Learned counsel for the respondent has submitted that the matters herein are the same matters that were presented to court and on which judgment has been pronounced; that the matter is therefore res judicata.
I have accepted this submission. The law is clearly on the respondent’s side. In my view the evidence adduced by the applicant in the affidavit in support of the application and the circumstances surrounding the consent judgment do not support the prayers herein. What the applicant is indirectly praying for in the instant application is an order to set aside the consent judgment or else vary its terms.

Setting aside a consent judgment is not a simple task. The reason is not difficult to discern. It is to be found in the rule of Sanctity of contracts. Courts are very reluctant to interfere with agreements or contracts freely entered into by the parties. There are several authorities on this point and if any is required, Brooke Bond Liebig (T) Ltd Vs Mallya [1975] EA 266 is a good example. The court held in that case that consent judgment may only be set aside for fraud, collusion or for any reason which would enable court to set aside an agreement.
And in Hirani Vs Kassam (1952) EACA 133 The Court of Appeal for Eastern Africa held:
Prima facie, any order made in the presence and with consent of counsel is binding on all parties to the proceedings or action……..and cannot be varied or discharged unless obtained by fraud or collusion, or by agreement contrary to the policy of the court……or if consent was given without sufficient material facts or in misapprehension or in ignorance of material facts, or in general, for a reason which would enable the court to set aside an agreement”.

It is my considered opinion that since consent judgment in HCCS No. 216 of 2002 is enforceable inter partes, until court declares it to be illegal or otherwise unenforceable, the applicant cannot go round it in the manner he has done herein. The consent judgment did not provide for payment of pension. If in the course of time the applicant has realized that all that he wished the consent judgment to include was not included, it was up to him to seek the respondent’s consent to review it or else file a fresh suit for appropriate reliefs. I am inclined to the view that the instant application for judicial review is not and cannot be any such fresh suit. I would also agree with the submission of learned counsel for the respondent that this matter is res judicata.

Finally, learned counsel for the applicant has submitted that the application is grounded on the provision of Article 254 of the Constitution which provides that:
a public officer shall on retirement receive such pension as is commensurate with his/her rank salary and length of service.
(ii)     The pension payable to any person shall be exempt from tax and shall be subject to periodic review to take account of changes in the value of money.
(iii)    The payment of pension shall be prompt and regular and easily accessible.

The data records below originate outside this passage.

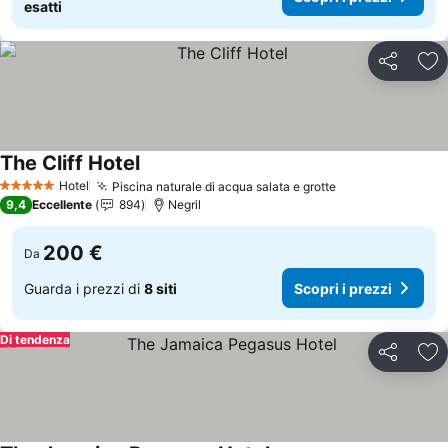
esatti
Condividi
Agg
The Cliff Hotel
Scopri i prezzi
Hotel
Piscina naturale di acqua salata e grotte
Scopri i prezzi
5 Stelle
9,4
Eccellente
894
Negril
200 €
Da
Guarda i prezzi di
8 siti
Scopri i prezzi
Di tendenza
Condividi
Agg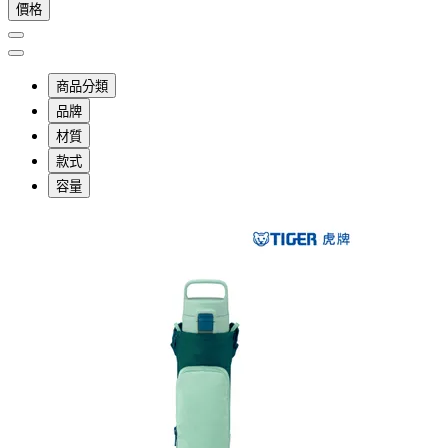
價格
商品分類
品牌
材質
款式
容量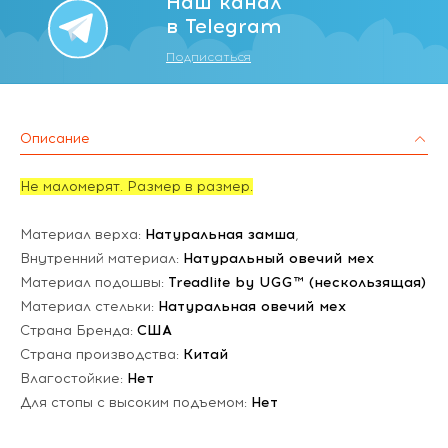
Наш канал
в Telegram
Подписаться
Описание
Не маломерят. Размер в размер.
Материал верха:
Натуральная замша
,
Внутренний материал:
Натуральный овечий мех
Материал подошвы:
Treadlite by UGG™ (нескользящая)
Материал стельки:
Натуральная овечий мех
Страна Бренда:
США
Страна производства:
Китай
Влагостойкие:
Нет
Для стопы с высоким подъемом:
Нет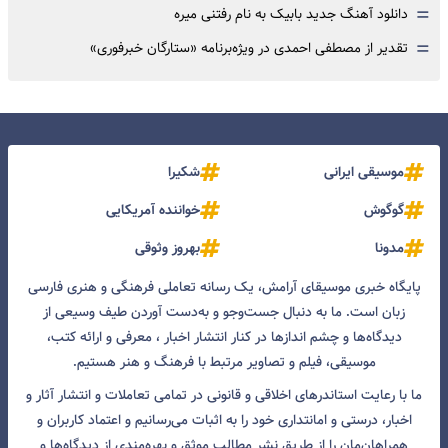
=
دانلود آهنگ جدید بابیک به نام رفتنی میره
=
تقدیر از مصطفی احمدی در ویژه‌برنامه «ستارگان خبرفوری»
موسیقی ایرانی
شکیرا
گوگوش
خواننده آمریکایی
مدونا
بهروز وثوقی
پایگاه خبری موسیقای آرامش، یک رسانه تعاملی فرهنگی و هنری فارسی
زبان است. ما به دنبال جست‌و‌جو و به‌دست آوردن طیف وسیعی از
دیدگاه‌ها و چشم انداز‌ها در کنار انتشار اخبار ، معرفی و ارائه کتب،
موسیقی، فیلم و تصاویر مرتبط با فرهنگ و هنر هستیم.
ما با رعایت استاندرهای اخلاقی و قانونی در تمامی تعاملات و انتشار آثار و
اخبار، درستی و امانتداری خود را به اثبات می‌رسانیم و اعتماد کاربران و
همراهان‌مان را از طریق نشر مطالب موثق و بهره‌مندی از دیدگاه‌ها و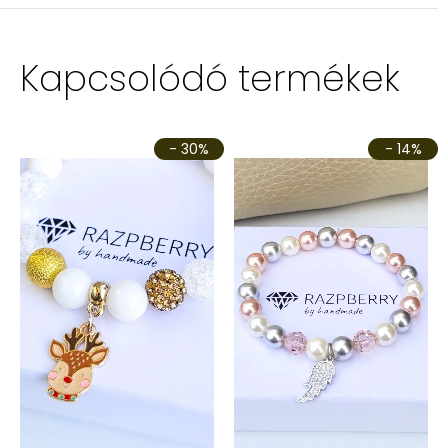
Kapcsolódó termékek
- 30%
- 14%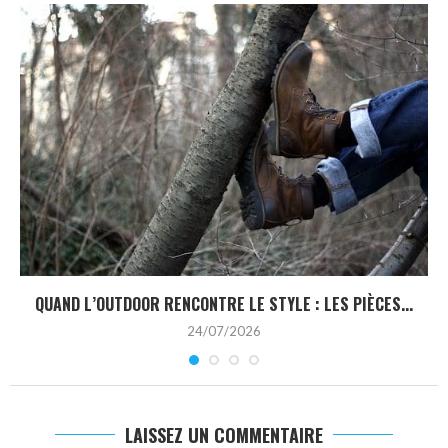
QUAND L’OUTDOOR RENCONTRE LE STYLE : LES PIÈCES...
24/07/2026
LAISSEZ UN COMMENTAIRE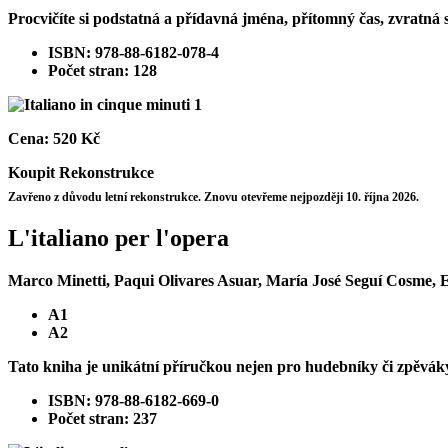
Procvičíte si podstatná a přídavná jména, přítomný čas, zvratná
ISBN: 978-88-6182-078-4
Počet stran: 128
Cena:
520 Kč
Koupit
Rekonstrukce
Zavřeno z důvodu letní rekonstrukce. Znovu otevřeme nejpozději 10. října 2026.
L'italiano per l'opera
Marco Minetti, Paqui Olivares Asuar, María José Seguí Cosme, E
A1
A2
Tato kniha je unikátní příručkou nejen pro hudebníky či zpěváky
ISBN: 978-88-6182-669-0
Počet stran: 237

I think it is not in dispute that the Constitution provides so. However, this argument is neither derived from the notice of Motion nor from the applicant’s affidavit in support of his application. As the line up of issues for determination shows, it is not even among the issues for determination. The rule has long been established that a party is expected and is bound to prove the case as alleged by him and as covered in the issues framed. He will not be allowed at the trial to change his case or set up a case inconsistent with what he alleged in his pleadings except by way of amendment of pleadings: Inter freight Forwarders (U) Ltd Vs EADB [1994 – 95) HCB 54. In my view this argument about the applicant’s claim being grounded on the provisions of the Constitution is, with due respect to the applicant, intended to re-open HCCS No. 216 of 2002, which is not the purpose of judicial review.

In the premises and for the reasons I have endeavoured to give herein above, I have found no valid reasons to allow this application. I would disallow it with costs to the respondent and I so order.

Dated at Kampala this 3rd day of November 2010.